Brief: Give back exactly the line that contains "M341,328L369,350" and all the lines after it in the records below, to the very last, with no other output.

Data records:
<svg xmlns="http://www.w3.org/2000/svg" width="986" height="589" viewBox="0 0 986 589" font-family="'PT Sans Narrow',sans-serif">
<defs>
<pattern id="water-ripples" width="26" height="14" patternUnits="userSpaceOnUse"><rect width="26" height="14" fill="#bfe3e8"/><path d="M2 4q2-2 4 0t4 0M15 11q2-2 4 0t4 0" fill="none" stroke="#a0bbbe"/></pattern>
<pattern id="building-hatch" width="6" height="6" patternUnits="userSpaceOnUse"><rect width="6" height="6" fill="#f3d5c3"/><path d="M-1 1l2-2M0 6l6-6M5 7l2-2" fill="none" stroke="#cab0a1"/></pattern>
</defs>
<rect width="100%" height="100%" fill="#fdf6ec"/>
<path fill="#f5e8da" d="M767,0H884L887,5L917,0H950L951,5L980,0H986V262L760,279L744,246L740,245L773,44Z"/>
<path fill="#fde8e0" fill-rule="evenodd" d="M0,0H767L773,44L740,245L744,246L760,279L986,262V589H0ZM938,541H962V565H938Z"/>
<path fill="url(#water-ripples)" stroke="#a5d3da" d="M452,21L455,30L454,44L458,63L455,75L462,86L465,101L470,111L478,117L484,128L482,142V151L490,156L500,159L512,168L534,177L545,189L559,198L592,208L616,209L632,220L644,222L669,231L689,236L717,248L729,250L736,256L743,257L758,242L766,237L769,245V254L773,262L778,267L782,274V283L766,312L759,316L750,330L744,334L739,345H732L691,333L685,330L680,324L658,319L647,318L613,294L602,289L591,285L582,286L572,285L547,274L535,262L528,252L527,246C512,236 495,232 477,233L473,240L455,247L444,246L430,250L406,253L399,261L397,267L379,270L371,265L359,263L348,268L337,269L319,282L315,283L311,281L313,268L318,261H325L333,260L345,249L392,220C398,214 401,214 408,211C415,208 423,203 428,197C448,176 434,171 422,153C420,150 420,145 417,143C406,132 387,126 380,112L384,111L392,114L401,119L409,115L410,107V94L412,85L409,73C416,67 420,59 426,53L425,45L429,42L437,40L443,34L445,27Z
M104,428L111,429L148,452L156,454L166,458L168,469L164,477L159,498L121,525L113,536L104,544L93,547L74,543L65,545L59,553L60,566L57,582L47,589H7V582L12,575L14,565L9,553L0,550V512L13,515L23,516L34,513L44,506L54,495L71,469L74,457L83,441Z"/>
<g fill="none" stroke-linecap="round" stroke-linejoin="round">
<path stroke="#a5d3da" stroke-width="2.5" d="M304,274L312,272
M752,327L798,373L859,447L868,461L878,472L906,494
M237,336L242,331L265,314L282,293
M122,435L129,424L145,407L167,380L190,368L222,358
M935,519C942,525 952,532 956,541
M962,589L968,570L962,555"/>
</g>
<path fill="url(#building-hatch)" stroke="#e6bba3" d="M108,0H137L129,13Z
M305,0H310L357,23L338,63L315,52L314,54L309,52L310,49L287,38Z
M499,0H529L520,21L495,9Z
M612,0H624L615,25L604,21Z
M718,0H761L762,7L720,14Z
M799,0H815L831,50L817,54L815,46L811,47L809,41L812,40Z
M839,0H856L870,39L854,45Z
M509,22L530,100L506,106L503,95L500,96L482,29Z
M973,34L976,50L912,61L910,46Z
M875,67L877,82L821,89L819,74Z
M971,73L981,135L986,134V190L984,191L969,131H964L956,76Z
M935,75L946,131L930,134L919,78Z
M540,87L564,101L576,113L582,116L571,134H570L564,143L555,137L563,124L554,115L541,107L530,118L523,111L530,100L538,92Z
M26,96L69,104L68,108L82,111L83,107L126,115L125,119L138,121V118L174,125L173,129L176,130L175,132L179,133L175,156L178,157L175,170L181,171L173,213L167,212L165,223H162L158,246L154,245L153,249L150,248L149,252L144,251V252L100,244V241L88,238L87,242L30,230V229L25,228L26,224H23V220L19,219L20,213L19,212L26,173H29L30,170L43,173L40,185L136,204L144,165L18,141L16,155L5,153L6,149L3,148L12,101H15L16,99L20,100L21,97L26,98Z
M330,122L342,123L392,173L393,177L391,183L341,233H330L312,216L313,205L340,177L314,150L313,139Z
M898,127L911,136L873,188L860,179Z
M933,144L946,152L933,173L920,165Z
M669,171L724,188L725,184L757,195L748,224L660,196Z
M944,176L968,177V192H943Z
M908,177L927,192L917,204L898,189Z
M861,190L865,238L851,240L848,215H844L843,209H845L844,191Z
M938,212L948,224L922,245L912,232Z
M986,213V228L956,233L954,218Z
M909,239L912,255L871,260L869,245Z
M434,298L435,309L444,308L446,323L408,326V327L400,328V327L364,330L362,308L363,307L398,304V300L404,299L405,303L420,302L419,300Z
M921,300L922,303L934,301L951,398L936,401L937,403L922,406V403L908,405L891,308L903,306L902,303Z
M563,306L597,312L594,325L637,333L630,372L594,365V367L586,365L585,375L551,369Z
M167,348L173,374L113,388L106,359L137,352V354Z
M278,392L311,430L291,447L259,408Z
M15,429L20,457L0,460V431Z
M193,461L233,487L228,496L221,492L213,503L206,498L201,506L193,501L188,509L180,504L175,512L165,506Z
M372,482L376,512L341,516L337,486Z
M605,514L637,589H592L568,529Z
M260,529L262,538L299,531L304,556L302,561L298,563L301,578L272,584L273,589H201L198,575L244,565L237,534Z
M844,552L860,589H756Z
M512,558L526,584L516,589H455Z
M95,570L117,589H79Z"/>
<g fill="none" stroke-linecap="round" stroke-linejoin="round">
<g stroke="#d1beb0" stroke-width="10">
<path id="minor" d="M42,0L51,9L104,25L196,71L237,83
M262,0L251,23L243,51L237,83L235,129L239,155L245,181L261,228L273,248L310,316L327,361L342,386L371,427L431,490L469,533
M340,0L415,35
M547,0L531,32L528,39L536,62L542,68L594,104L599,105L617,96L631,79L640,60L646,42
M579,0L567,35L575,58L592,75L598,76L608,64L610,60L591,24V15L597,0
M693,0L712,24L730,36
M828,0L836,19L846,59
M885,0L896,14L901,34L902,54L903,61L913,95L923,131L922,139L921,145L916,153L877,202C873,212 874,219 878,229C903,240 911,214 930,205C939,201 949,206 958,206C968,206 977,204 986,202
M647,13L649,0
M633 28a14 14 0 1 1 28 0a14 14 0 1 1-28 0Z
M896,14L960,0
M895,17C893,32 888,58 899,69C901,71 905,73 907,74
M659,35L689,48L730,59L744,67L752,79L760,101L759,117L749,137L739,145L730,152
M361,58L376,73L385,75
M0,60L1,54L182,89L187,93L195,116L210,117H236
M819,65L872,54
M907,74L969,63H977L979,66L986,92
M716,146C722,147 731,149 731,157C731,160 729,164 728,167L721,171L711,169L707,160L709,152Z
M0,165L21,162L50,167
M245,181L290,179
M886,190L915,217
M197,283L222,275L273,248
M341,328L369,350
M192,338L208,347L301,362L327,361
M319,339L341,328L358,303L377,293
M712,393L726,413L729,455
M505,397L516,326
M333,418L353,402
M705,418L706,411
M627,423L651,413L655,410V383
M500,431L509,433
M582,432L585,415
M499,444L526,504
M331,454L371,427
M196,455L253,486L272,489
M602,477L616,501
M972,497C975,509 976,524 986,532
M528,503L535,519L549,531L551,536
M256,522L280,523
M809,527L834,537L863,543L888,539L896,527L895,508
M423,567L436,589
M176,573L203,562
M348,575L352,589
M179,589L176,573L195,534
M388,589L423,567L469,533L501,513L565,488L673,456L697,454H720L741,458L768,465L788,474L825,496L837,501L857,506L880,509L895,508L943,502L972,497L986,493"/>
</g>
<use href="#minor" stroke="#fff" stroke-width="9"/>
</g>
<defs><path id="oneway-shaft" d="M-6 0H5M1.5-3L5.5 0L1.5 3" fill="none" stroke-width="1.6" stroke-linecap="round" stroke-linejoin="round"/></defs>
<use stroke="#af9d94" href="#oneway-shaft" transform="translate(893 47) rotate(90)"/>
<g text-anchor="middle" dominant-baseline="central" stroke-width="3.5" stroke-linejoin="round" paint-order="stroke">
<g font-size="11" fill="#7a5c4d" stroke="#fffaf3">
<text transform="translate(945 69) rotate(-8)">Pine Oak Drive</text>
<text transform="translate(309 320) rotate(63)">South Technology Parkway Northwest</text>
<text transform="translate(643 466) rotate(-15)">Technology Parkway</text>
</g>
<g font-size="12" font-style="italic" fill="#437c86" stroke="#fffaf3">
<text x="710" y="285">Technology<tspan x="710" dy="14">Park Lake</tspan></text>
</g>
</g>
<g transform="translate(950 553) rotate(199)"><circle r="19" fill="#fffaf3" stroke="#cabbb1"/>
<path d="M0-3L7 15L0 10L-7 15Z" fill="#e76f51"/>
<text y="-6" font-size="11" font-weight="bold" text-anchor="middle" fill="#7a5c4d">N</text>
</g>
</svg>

Result:
M341,328L369,350
M192,338L208,347L301,362L327,361
M319,339L341,328L358,303L377,293
M712,393L726,413L729,455
M505,397L516,326
M333,418L353,402
M705,418L706,411
M627,423L651,413L655,410V383
M500,431L509,433
M582,432L585,415
M499,444L526,504
M331,454L371,427
M196,455L253,486L272,489
M602,477L616,501
M972,497C975,509 976,524 986,532
M528,503L535,519L549,531L551,536
M256,522L280,523
M809,527L834,537L863,543L888,539L896,527L895,508
M423,567L436,589
M176,573L203,562
M348,575L352,589
M179,589L176,573L195,534
M388,589L423,567L469,533L501,513L565,488L673,456L697,454H720L741,458L768,465L788,474L825,496L837,501L857,506L880,509L895,508L943,502L972,497L986,493"/>
</g>
<use href="#minor" stroke="#fff" stroke-width="9"/>
</g>
<defs><path id="oneway-shaft" d="M-6 0H5M1.5-3L5.5 0L1.5 3" fill="none" stroke-width="1.6" stroke-linecap="round" stroke-linejoin="round"/></defs>
<use stroke="#af9d94" href="#oneway-shaft" transform="translate(893 47) rotate(90)"/>
<g text-anchor="middle" dominant-baseline="central" stroke-width="3.5" stroke-linejoin="round" paint-order="stroke">
<g font-size="11" fill="#7a5c4d" stroke="#fffaf3">
<text transform="translate(945 69) rotate(-8)">Pine Oak Drive</text>
<text transform="translate(309 320) rotate(63)">South Technology Parkway Northwest</text>
<text transform="translate(643 466) rotate(-15)">Technology Parkway</text>
</g>
<g font-size="12" font-style="italic" fill="#437c86" stroke="#fffaf3">
<text x="710" y="285">Technology<tspan x="710" dy="14">Park Lake</tspan></text>
</g>
</g>
<g transform="translate(950 553) rotate(199)"><circle r="19" fill="#fffaf3" stroke="#cabbb1"/>
<path d="M0-3L7 15L0 10L-7 15Z" fill="#e76f51"/>
<text y="-6" font-size="11" font-weight="bold" text-anchor="middle" fill="#7a5c4d">N</text>
</g>
</svg>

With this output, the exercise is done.